LA VILLE DE LOME AU CŒUR DE LA 38E REUNION ORDINAIRE DES CHEFS D’ETAT-MAJOR DE LA CEDEAO.

La 38è réunion ordinaire du Comité des Chefs d’Etat-Major de la Communauté Economique des Etats de l’Afrique de l’Ouest CEDEAO (CCEM) s’est ouverte Ce lundi 14 mai à L’hôtel du 2 Février .

La cérémonie d’ouverture de ces assises de trois jours a été présidée par le ministre d’Etat, chargé des Affaires présidentielles, Solitoki Esso, représentant personnel du président de la République, président en exercice de la Conférence des Chefs d’Etat et de Gouvernement de la CEDEAO. C’était en présence du Commissaire chargé des Affaires Politiques, de la Paix et de la Sécurité de la CEDEAO,

Général Francis Béhanzin et du président en exercice du CCEM, Général de division, Abalo Félix Kadangah.

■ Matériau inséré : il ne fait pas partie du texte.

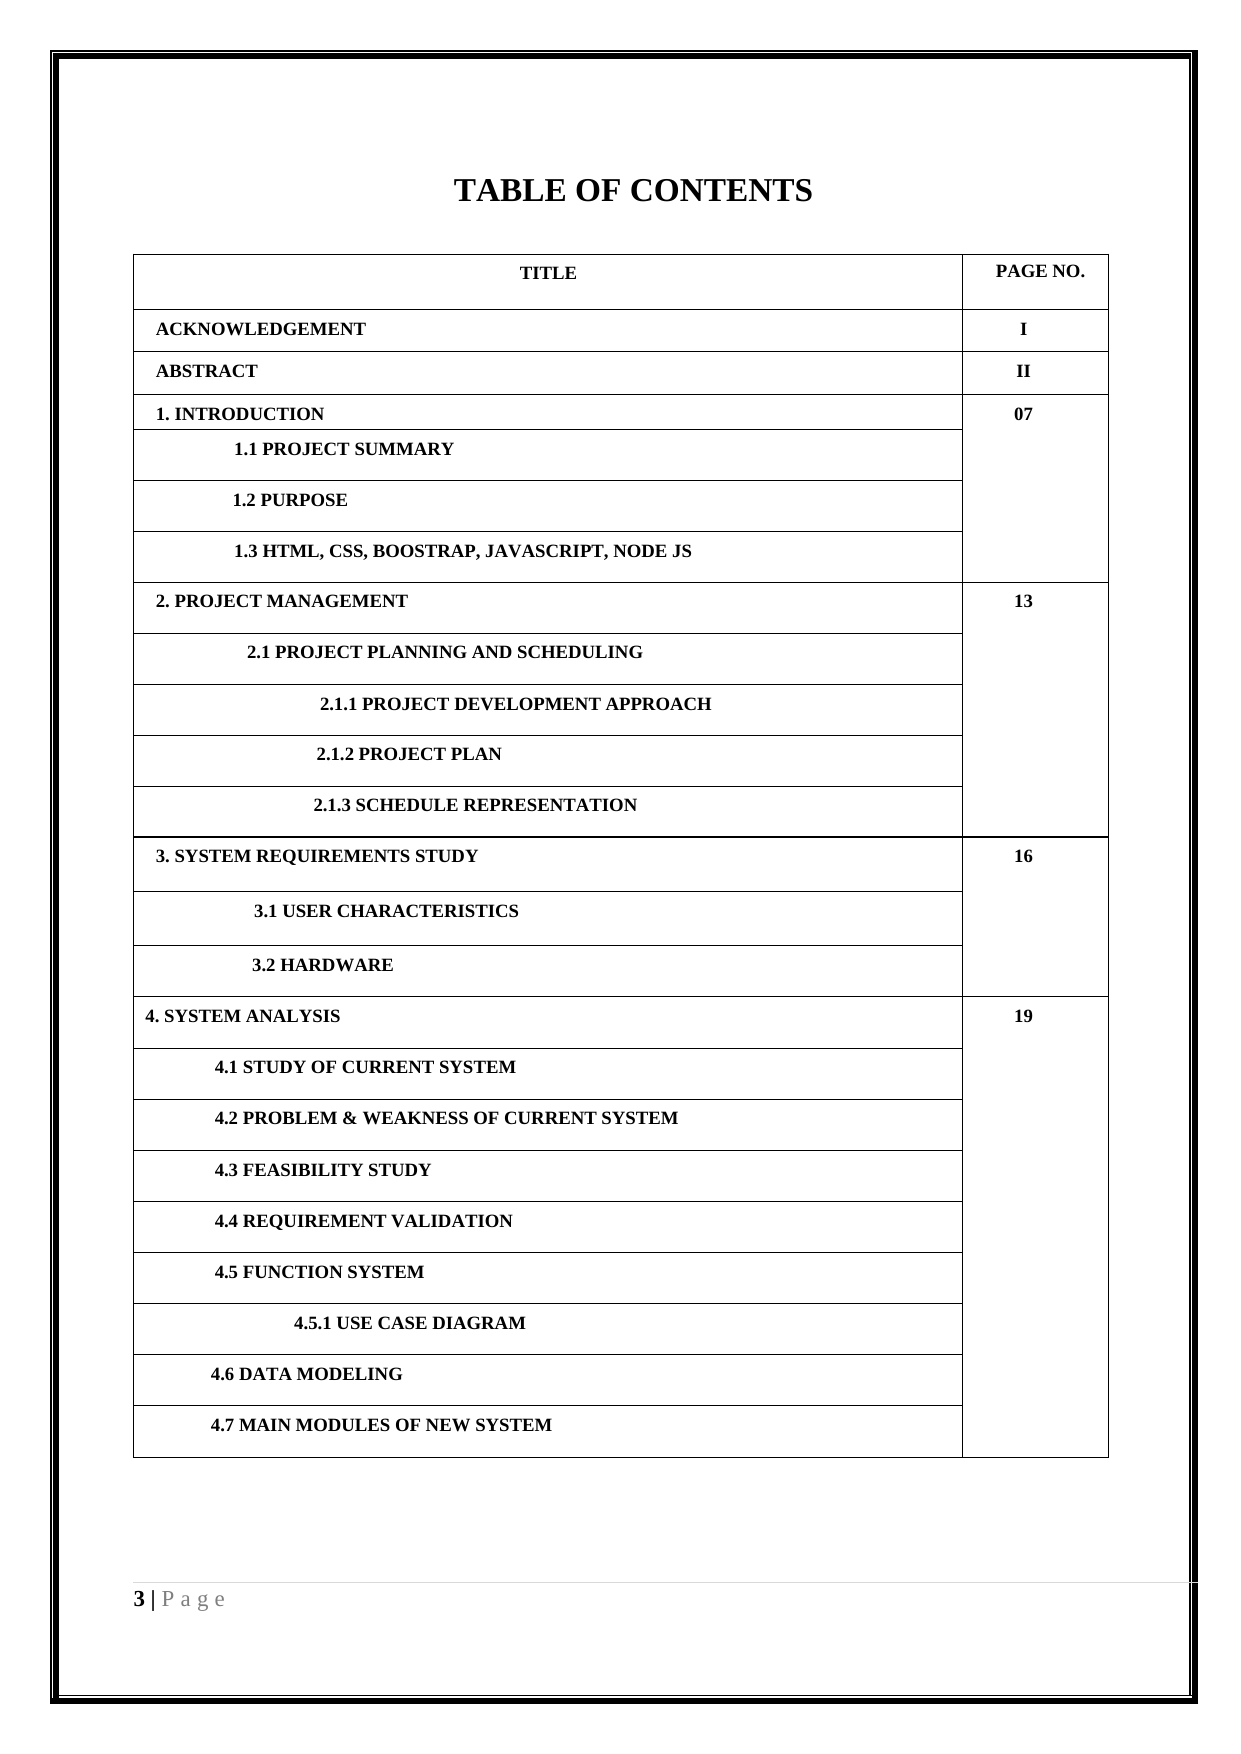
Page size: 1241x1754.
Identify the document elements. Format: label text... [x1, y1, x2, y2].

Cette réunion des principaux responsables militaires de l’organisation sous-régionale leur permettra d’abord de faire le point de l’exécution des recommandations de la 37è réunion, ensuite d’examiner pour décision la montée en puissance de la Force en Attente de la CEDEAO (FAC) et de la mission en Gambie, notamment les effectifs et surtout la logistique à pourvoir et enfin de s’informer sur les opérations actuelles de la CEDEAO. Les chefs d’Etat- major échangeront également de manière concrète sur le rôle qu’ils auront à jouer en appui à la Force conjointe du G5 Sahel mais aussi à la Force

Multinationale Mixte du Bassin du Lac Tchad qui combat dans le calme médiatique mais avec détermination le groupe terroriste Boko Haram.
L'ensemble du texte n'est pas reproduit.